Provide again, from the entries below, every line from the one containing "u v d — depth at each pixel (inches)." through the one containing "173 98 24.17", exactly as written, and no other line.

** Opening MATERIAL PROVIDED block **

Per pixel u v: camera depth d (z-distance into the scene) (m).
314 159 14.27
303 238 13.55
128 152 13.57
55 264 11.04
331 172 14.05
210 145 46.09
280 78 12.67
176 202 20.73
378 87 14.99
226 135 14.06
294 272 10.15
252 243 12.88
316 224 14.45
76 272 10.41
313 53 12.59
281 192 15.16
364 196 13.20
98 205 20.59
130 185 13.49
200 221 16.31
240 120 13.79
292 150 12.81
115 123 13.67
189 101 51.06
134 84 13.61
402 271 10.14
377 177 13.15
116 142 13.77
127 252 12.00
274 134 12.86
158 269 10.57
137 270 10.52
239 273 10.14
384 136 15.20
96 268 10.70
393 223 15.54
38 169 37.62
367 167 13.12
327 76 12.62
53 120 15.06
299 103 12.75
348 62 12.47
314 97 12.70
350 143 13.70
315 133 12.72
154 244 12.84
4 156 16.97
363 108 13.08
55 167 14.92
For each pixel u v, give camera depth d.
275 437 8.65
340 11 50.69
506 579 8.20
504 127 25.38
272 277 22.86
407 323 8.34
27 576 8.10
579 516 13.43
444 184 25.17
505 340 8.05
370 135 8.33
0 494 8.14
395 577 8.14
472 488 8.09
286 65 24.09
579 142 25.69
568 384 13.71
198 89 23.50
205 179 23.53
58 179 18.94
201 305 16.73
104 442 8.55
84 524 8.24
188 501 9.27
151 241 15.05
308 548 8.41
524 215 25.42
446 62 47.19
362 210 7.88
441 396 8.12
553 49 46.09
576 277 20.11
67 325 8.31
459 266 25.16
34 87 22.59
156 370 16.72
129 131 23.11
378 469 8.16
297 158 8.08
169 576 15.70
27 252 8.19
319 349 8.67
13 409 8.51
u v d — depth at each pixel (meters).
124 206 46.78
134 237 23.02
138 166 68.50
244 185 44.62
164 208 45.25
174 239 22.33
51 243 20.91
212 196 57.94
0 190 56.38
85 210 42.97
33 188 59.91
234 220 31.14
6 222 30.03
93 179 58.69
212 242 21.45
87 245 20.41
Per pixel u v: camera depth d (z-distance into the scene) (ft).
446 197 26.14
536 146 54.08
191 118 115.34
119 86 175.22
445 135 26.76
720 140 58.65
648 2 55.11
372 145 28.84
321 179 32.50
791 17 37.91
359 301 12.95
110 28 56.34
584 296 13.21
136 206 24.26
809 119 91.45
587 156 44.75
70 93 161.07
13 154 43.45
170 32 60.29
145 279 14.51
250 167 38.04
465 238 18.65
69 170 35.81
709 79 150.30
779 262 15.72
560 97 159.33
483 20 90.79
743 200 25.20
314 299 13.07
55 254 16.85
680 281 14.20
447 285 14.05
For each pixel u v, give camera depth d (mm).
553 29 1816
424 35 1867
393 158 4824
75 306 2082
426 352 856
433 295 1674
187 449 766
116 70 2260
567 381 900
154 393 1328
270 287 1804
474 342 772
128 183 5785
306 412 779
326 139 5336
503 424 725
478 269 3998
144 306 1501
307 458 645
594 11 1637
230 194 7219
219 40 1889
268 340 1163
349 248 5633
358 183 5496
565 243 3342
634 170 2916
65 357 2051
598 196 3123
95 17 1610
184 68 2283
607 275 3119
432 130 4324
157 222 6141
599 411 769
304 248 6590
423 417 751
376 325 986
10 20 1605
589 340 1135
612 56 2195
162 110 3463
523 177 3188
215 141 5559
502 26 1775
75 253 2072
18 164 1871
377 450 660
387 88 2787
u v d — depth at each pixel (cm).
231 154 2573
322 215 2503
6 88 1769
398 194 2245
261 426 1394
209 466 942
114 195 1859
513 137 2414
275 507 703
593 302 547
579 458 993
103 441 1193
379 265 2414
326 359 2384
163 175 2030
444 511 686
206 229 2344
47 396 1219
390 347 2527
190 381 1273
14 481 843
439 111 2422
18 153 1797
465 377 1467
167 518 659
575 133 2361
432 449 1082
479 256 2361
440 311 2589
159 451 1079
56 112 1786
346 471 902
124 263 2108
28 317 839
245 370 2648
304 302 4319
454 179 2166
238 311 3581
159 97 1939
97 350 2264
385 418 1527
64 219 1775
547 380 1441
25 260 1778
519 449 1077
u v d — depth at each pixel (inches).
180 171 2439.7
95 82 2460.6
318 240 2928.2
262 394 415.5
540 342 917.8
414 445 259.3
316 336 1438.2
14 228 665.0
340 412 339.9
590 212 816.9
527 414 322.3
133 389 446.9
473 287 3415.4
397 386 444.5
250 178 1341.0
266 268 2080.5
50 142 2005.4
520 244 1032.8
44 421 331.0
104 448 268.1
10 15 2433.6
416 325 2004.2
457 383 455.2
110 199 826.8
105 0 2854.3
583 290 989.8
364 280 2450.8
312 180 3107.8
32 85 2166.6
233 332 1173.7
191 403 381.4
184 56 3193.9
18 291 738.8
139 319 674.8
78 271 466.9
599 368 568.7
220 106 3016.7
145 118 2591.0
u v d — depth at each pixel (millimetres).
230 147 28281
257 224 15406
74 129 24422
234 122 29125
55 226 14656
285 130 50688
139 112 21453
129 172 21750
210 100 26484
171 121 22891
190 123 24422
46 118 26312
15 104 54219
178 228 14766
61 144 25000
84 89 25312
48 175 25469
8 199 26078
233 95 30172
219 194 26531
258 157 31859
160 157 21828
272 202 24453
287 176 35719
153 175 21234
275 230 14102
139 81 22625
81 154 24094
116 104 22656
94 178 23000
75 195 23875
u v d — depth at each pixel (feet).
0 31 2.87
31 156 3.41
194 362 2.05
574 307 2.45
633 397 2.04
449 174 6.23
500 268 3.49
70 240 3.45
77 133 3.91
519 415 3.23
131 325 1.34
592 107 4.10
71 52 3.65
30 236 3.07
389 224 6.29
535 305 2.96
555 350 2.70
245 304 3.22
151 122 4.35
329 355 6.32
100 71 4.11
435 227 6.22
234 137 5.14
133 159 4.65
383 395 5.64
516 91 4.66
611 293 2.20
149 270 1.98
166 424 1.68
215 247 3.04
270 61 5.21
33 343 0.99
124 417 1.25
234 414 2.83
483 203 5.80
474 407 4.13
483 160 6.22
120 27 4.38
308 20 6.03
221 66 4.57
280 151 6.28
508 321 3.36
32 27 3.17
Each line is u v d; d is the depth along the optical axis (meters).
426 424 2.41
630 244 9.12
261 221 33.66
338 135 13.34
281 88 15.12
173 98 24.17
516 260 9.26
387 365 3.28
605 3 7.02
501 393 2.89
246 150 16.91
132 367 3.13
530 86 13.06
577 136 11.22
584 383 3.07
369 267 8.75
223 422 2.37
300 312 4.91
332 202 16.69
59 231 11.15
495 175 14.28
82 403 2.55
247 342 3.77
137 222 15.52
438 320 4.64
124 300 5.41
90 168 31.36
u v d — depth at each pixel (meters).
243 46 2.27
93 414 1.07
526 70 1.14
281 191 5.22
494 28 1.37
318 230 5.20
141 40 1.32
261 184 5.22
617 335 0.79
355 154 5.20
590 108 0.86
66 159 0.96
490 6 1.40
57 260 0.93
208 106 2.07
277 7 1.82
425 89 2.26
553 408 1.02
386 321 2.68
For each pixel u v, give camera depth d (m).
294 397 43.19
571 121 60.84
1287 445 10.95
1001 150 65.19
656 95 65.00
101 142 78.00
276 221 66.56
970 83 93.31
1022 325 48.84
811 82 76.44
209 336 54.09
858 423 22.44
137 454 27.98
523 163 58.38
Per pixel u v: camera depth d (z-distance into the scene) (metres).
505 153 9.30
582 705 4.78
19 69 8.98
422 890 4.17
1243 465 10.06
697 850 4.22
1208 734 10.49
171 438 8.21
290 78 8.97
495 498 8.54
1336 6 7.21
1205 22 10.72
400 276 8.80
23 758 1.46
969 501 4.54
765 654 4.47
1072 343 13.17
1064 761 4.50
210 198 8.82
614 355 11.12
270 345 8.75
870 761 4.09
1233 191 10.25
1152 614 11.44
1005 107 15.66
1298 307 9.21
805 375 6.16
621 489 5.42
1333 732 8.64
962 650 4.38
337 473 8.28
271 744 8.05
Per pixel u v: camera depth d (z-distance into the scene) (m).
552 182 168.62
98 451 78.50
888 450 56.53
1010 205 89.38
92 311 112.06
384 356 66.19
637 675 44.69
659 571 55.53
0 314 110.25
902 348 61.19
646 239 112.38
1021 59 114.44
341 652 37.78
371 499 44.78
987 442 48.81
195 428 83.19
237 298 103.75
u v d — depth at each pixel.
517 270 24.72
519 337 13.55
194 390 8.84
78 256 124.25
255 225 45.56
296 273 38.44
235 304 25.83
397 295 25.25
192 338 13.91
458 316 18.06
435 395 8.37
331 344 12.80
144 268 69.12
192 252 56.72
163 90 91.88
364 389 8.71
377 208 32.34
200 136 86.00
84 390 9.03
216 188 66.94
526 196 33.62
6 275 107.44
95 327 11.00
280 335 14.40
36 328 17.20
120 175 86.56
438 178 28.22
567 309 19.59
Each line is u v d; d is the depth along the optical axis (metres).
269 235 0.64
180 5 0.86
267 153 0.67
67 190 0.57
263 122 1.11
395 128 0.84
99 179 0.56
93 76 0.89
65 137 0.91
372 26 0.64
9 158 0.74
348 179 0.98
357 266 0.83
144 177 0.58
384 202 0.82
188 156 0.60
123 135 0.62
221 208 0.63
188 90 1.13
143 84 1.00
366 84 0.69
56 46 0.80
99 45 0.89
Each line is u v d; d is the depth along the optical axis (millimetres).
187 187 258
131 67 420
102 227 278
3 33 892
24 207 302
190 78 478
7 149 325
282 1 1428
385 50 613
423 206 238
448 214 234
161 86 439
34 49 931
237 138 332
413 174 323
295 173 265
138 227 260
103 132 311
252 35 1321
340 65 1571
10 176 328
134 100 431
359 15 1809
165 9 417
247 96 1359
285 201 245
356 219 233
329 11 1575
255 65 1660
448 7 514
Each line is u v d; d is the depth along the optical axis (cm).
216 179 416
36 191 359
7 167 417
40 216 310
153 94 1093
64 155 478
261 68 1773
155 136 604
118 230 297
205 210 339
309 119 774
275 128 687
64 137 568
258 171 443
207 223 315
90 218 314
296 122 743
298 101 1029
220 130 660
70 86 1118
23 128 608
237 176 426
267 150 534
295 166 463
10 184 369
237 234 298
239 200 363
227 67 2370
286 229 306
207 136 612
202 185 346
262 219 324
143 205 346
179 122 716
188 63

** Closing MATERIAL PROVIDED block **

WRITTEN REPLY:
u v d — depth at each pixel (inches).
180 171 2439.7
95 82 2460.6
318 240 2928.2
262 394 415.5
540 342 917.8
414 445 259.3
316 336 1438.2
14 228 665.0
340 412 339.9
590 212 816.9
527 414 322.3
133 389 446.9
473 287 3415.4
397 386 444.5
250 178 1341.0
266 268 2080.5
50 142 2005.4
520 244 1032.8
44 421 331.0
104 448 268.1
10 15 2433.6
416 325 2004.2
457 383 455.2
110 199 826.8
105 0 2854.3
583 290 989.8
364 280 2450.8
312 180 3107.8
32 85 2166.6
233 332 1173.7
191 403 381.4
184 56 3193.9
18 291 738.8
139 319 674.8
78 271 466.9
599 368 568.7
220 106 3016.7
145 118 2591.0
u v d — depth at each pixel (millimetres).
230 147 28281
257 224 15406
74 129 24422
234 122 29125
55 226 14656
285 130 50688
139 112 21453
129 172 21750
210 100 26484
171 121 22891
190 123 24422
46 118 26312
15 104 54219
178 228 14766
61 144 25000
84 89 25312
48 175 25469
8 199 26078
233 95 30172
219 194 26531
258 157 31859
160 157 21828
272 202 24453
287 176 35719
153 175 21234
275 230 14102
139 81 22625
81 154 24094
116 104 22656
94 178 23000
75 195 23875
u v d — depth at each pixel (feet).
0 31 2.87
31 156 3.41
194 362 2.05
574 307 2.45
633 397 2.04
449 174 6.23
500 268 3.49
70 240 3.45
77 133 3.91
519 415 3.23
131 325 1.34
592 107 4.10
71 52 3.65
30 236 3.07
389 224 6.29
535 305 2.96
555 350 2.70
245 304 3.22
151 122 4.35
329 355 6.32
100 71 4.11
435 227 6.22
234 137 5.14
133 159 4.65
383 395 5.64
516 91 4.66
611 293 2.20
149 270 1.98
166 424 1.68
215 247 3.04
270 61 5.21
33 343 0.99
124 417 1.25
234 414 2.83
483 203 5.80
474 407 4.13
483 160 6.22
120 27 4.38
308 20 6.03
221 66 4.57
280 151 6.28
508 321 3.36
32 27 3.17
Each line is u v d; d is the depth along the optical axis (meters).
426 424 2.41
630 244 9.12
261 221 33.66
338 135 13.34
281 88 15.12
173 98 24.17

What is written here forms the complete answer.